How to Create a Mission-Driven Wine List That Builds Community
12/08/2018 A wine list is not all about a list of varietals and price points but a way to express your personality and what you believe in. Know how to create a Mission-Driven Wine List that builds community.
Just as restaurant chefs can create a menu that reflects their passions, interests and beliefs, wine directors can also create a mission-driven wine list. This wine list is far more than just a list of varietals, vintages and price points – it is a way to express your personality, show others what you believe in, and build community.
Know your sources
It all starts with knowing your sources. Do you personally know all of your producers? Can you talk about each one as if each producer were a close, personal friend? What’s important, say sommeliers and wine directors, is viewing your restaurant or bar as part of a bigger ecosystem. It’s too easy to get caught up in talking about “the industry,” when you really should be talking about “the community.”
Thus, you have the flexibility to choose different producers, based on your own personal beliefs and preferences. For example, if you are trying to create an artisanal ethos at your restaurant, why not embrace small-production producers? This is a perfect way to let your values and personality shine through. Some wine directors, in fact, go so far as to buy bottles of every vintage that has ever been produced by a certain winemaker.
Let your personality shine through
Just as your network of friends on social media can say a lot about who you are as a person, so does the list of winemakers that appears on your wine list. Here is where you can really put your own personal stamp on your wine program. If your tastes and preferences lean toward organic, biodynamic wines, here is a great opportunity to embrace biodynamic winemakers on your wine list.
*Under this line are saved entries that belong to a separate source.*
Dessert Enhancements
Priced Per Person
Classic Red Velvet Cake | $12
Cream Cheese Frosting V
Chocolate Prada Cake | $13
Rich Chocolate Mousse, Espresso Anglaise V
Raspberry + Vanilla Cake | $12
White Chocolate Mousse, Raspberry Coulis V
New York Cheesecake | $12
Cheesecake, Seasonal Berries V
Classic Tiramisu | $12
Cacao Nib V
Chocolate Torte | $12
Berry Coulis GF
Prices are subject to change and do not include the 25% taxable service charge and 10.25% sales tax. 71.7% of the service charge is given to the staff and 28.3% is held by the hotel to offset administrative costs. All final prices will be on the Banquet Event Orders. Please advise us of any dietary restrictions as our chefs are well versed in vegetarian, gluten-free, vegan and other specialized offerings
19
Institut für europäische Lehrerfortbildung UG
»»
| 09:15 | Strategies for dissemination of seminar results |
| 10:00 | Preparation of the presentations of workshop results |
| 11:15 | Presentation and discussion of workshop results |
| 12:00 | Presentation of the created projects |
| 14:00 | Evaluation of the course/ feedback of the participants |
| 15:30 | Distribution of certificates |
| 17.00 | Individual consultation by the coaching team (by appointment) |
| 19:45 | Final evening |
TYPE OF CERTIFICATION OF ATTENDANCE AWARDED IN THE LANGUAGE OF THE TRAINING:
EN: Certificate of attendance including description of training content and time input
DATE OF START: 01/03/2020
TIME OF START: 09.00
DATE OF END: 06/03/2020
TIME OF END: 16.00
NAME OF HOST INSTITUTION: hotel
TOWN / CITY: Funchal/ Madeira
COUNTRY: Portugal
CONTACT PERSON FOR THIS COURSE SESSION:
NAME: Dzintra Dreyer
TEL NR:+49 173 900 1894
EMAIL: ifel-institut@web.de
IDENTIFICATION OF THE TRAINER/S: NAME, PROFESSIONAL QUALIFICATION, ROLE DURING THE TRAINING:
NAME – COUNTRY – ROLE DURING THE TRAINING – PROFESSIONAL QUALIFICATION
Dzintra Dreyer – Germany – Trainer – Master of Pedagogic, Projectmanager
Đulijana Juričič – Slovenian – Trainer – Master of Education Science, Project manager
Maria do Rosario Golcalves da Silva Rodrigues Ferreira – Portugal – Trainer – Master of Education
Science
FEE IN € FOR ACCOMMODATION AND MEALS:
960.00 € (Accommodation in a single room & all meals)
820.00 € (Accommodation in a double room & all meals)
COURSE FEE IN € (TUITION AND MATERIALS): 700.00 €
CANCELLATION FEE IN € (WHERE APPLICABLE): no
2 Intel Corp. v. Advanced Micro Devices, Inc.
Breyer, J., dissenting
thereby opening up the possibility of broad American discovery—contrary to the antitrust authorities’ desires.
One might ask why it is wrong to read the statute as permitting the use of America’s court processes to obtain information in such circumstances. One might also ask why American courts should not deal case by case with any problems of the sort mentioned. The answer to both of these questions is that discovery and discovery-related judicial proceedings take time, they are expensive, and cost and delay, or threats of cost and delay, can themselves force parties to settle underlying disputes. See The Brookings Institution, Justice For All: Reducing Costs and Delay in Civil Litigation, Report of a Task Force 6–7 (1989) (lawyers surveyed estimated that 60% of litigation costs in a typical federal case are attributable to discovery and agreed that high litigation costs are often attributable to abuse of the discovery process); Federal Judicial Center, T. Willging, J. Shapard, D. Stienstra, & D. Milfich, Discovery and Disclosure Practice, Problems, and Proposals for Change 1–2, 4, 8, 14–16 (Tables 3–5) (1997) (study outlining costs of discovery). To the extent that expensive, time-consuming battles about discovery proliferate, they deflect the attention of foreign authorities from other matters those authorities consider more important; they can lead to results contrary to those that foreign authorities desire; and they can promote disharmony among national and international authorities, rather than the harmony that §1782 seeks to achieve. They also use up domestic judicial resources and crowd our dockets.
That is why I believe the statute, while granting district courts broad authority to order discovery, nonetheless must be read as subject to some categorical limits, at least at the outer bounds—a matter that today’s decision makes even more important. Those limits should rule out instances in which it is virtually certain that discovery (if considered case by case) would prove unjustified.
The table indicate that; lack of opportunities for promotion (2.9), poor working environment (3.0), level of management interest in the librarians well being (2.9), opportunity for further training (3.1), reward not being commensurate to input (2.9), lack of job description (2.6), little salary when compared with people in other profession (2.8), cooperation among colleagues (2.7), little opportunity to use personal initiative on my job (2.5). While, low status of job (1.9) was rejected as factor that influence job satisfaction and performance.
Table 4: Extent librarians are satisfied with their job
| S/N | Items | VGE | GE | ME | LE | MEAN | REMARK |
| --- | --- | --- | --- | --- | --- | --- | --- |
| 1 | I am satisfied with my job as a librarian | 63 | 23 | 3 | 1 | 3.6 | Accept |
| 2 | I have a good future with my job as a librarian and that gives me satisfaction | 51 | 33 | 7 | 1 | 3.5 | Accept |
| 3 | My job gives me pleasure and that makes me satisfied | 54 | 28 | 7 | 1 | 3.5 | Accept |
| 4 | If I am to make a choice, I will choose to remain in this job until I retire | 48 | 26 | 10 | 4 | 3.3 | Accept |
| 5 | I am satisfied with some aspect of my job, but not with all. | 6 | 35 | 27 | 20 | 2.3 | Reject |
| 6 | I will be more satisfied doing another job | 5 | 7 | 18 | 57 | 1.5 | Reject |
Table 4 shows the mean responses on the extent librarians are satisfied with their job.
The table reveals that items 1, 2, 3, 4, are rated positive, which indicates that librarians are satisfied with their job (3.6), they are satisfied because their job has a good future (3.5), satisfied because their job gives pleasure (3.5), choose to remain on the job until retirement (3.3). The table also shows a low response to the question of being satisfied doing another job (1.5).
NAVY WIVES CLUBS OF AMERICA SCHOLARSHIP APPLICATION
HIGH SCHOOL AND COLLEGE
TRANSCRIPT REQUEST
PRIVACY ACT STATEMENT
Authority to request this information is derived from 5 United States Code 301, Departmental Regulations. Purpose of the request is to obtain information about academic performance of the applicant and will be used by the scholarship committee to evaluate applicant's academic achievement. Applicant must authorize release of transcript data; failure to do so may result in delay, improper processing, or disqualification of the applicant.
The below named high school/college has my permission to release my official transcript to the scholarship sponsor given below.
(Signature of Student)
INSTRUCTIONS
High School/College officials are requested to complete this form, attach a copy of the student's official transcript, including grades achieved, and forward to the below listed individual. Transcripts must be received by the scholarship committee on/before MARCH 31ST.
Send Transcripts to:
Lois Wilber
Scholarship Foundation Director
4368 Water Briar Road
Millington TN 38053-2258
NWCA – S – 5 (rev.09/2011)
And, of course, there is one easy way to let your personality shine through – select wines that reflect our own heritage. This is especially possible to do in the United States, which is really a vast melting pot of different ethnicities, backgrounds and heritages. So, if your great-great-grandparents emigrated from Germany, why not celebrate this background by offering unique, hard-to-find Riesling wines from the Rhine? If you live in California but had parents that grew up in Italy, you might choose to highlight the wonderful possibilities of Italian Primitivo and California Zinfandel. Let customers get a view of the conversation inside your head.
Reward adventurous customers
When it comes to hospitality, there is a delicate balance. On one hand, you want to be welcoming and accepting of everyone. On the other hand, you want to challenge your guests to step outside of their natural comfort zone.
Here’s just one example – you might see that your customers have a real love for Pinot Noir, but are only ordering Pinot Noir from regions that they recognize, such as the Willamette Valley in Oregon. So why not challenge them to try a Pinot Noir from Santa Barbara? And the same is true for customers who only order bottles of Cabernet Sauvignon from Oregon. Why not challenge them to try a wonderful Cabernet Sauvignon from the Santa Cruz Mountains?
Things get a little trickier when it comes to exploring exotic varietals and exotic wine regions. Here is where a little pricing help can go a long way. If you want your customers to experience amazing new wines from Eastern Europe (perhaps to celebrate Croatia’s amazing run in the 2018 World Cup), price these wines aggressively so that the barrier to try them is quite low. As a general rule, all wines by the glass should be priced at $20 and under. So, by pricing an exotic varietal at just $10-$12, you make it much more likely that someone will order a wine from Dalmatia or the Croatian Uplands.
Make staff education a priority
Even though you are in charge of putting the wine program together, you are not actually the one selling wine on a daily basis. That is why you need to make the training and education of your service staff a leading priority. Carry out tastings for the whole floor staff in new wines you are adding to your wine list. Make sure they understand what makes each wine different, and also make sure that they can explain these wines in terms that customers will understand.
In other words, be careful that you are using everyday language and not a lot of wine jargon (unless that’s what your customers want). They should be comfortable with selling a new wine to a customer who is showing signs of scepticism. Don’t worry – if you believe in a wine enough to add it to your wine list, your staff and customers will also learn to believe in it as well.
Understand how pricing can “nudge” customers in different directions
Price is a powerful stimulus for wine sales. In a purely capitalist world, you’d price all of your wines at the maximum markup possible, in order to derive the biggest possible profit margin. But that’s not the way to build community at your restaurant. Instead, you will have to be creative about the various ways that you can use price to nudge customers in different directions.
For example, let’s say that you just scored a huge markdown on a great new wine. Why not pass on those savings to customers so that they, too, can experience this wine at an affordable price? This is where your distributors can really play a big role because they can make you aware of stunning new bargains for wines that would make a perfect fit with your wine list. Once you develop a reputation for a certain style or type of wine, you’ll be surprised at just how many recommendations will soon come your way.
The final piece of advice is perhaps the best: every wine on your wine list should be a conversation or story. The story doesn’t have to be about the winemaker – it can be about a wine region, a grape, or a great food pairing that might not be obvious. Stories are what connect people together, as well as what can help you build a thriving community of wine enthusiasts who are just as excited about your wine list as you are.